Girl, it’s pretty fucking incredible that you can have legs long enough to simultaneously keep you feet firmly on the ground and your head in the damn clouds.”
My friend Myles made this statement in an exacerbated moment, frustrated by my mention of a passing spirit that had caught my attention. Myles is a pretty hardcore rational thinker – a scientist, an atheist, and a complete skeptic of all things paranormal, mystical, and metaphysical. I’m open-minded about the role of both science and religion, a believer in at least few things strange and unusual, and a polytheist. That we manage to be friends is proof to me of the existence of mystical and magical forces in the universe.*
While Myles’ comment was made in a bit of a pissy, sarcastic tone, there is some core truth in it. Exploring paganism requires ‘legs long enough’ to keep yourself open to extraordinary, sometimes unexplainable events… and not let yourself get carried away by them. We all know (or have been ourselves) that overzealous new practitioner who see omens everywhere and interprets every event as something mystical or magical. It’s all too easy to get caught up in moment and in the feeling that the universe is a book of secrets to be decoded… or to assume that the events in our lives are all signs or messages from the deities. And yet, if we’re go down most pagan paths, we cannot immediately dismiss all possible mystical or unexplained events. There will be things that we cannot explain with science, logic, or rational thought.

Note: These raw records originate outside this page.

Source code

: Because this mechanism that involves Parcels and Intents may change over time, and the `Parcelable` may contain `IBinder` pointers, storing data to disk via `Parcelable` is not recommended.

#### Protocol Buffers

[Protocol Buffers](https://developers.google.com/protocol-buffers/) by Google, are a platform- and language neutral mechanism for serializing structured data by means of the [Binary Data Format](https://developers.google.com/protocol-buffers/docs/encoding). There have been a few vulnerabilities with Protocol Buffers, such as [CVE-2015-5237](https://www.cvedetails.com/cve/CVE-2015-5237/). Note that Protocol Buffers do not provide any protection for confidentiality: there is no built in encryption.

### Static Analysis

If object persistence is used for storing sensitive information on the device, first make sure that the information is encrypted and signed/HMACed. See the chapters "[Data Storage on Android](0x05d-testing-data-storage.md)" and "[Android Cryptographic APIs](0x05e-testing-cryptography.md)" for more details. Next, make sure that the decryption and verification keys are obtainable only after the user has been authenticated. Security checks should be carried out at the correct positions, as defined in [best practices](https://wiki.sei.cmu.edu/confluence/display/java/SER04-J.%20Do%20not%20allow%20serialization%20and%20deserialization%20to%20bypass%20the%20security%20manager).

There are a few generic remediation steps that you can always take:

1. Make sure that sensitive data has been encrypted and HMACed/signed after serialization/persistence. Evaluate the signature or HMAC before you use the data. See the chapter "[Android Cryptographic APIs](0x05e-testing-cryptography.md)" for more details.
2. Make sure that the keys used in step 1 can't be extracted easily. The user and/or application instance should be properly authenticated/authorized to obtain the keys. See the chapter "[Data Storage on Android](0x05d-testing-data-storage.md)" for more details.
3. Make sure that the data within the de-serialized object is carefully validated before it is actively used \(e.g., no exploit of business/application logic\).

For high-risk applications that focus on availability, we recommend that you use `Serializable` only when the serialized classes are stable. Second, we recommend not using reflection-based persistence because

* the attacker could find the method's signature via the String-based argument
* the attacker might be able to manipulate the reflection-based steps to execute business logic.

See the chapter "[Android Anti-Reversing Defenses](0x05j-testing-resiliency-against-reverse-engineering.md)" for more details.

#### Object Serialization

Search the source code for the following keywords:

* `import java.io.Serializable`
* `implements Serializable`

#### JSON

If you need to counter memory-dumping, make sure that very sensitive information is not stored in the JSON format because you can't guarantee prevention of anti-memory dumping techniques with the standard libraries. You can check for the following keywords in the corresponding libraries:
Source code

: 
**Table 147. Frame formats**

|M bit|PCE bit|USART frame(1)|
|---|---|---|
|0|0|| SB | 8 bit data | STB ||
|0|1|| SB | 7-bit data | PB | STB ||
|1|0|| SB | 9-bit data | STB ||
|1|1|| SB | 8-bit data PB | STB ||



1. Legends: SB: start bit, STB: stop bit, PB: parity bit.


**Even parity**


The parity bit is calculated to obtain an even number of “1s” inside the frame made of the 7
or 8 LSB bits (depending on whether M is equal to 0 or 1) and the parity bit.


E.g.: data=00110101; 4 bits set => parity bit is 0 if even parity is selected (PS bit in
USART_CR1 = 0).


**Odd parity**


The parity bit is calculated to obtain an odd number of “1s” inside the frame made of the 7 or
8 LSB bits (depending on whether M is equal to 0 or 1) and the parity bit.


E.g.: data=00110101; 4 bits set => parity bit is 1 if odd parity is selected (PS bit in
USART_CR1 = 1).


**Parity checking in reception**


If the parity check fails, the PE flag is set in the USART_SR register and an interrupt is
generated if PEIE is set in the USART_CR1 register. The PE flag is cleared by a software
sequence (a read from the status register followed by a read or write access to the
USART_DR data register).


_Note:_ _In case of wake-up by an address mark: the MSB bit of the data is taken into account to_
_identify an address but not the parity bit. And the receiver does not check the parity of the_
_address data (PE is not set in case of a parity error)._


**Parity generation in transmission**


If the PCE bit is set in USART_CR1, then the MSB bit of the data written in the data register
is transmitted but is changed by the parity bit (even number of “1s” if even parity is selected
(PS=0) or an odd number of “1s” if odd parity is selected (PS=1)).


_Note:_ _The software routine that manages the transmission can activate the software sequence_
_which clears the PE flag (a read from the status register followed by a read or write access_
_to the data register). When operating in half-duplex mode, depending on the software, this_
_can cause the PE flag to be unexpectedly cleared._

As in all things, I think there has to be a balance between skepticism and mysticism, lest we get carried away with our own illusions of grandeur. It feels really good to think that the gods have chosen to favor us with their attention or that we’re somehow witness to something extraordinary. Yet we need to take care that we aren’t blowing things out of proportion, that we allow ourselves the opportunity to see things that others may not, and yet still keep things in a reasonable perspective. It’s not always an easy task to accomplish, but well worth the effort for those who do.
*On a side note: Myles’ explanation for our friendship is that I can cook, whereas he is, in his own words, “a hopeless incompetent” in the kitchen. Myles is a black hole for all things mystical and magical (and I’m sure he’d take that as a compliment).